Keeping your example, if you want to use italic version just use
format.italic = true;

It doesn't matter that myArialItalic().fontName and myArial().fontName return the same value, it's like identifier of whole font family.

It's the same with using css & htmlText instead of TextFormat:
just use something like:
style = "p{ font-family: Arial; font-Style: italic; }";
style += "em{ font-family: Arial; font-Style: normal; }";

I agree that it's confusing for people who are used to AS2 (at least it was for me :) ) but I think that's the way it should be implemented from the beginning.
In AS2 when you ware NOT embedding fonts and using that css it was working fine (the same way as in AS3) but when you used embedded fonts with css there was no difference if you've put "font-Style: italic" or not. It was using italic only if font specified in "font-family:" was embedded as italic that's why you needed two different names for italic and normal version of the same font.
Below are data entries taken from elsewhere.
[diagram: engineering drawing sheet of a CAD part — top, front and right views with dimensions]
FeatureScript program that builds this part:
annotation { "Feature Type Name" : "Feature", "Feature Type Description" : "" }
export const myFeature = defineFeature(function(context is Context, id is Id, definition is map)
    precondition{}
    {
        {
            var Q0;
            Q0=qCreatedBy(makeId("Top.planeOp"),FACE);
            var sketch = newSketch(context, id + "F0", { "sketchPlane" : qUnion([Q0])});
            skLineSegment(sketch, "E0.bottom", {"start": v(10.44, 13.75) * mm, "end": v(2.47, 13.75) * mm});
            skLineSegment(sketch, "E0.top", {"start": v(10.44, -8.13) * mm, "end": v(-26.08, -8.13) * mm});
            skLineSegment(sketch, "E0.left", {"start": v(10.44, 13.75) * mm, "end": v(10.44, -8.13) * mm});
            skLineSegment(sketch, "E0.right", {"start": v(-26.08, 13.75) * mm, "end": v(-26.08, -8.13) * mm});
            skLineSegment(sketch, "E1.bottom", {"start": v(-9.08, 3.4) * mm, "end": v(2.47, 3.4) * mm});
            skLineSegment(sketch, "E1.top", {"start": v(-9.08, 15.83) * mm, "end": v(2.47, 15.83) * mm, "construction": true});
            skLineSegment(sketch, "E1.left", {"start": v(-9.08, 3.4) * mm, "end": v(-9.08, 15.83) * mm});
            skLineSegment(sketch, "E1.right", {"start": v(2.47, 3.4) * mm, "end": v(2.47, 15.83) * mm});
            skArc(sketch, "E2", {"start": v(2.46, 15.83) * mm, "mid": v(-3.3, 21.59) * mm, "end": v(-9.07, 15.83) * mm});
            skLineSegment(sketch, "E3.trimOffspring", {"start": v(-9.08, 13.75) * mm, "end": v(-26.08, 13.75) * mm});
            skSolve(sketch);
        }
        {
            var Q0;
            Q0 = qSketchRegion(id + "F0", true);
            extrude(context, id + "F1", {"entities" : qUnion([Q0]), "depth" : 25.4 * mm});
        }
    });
Oh, Dear Adobe, please be more careful writing your documentation! It's misleading people.
No screen name said on Oct 30, 2008 at 5:32 AM :
Hi, sorry for intruding with a question out of the context of this specific section. I want to know if we can develop OCR (Optical Character Recognition) application in Flash CS3. Could someone please give me a hint where to start on this.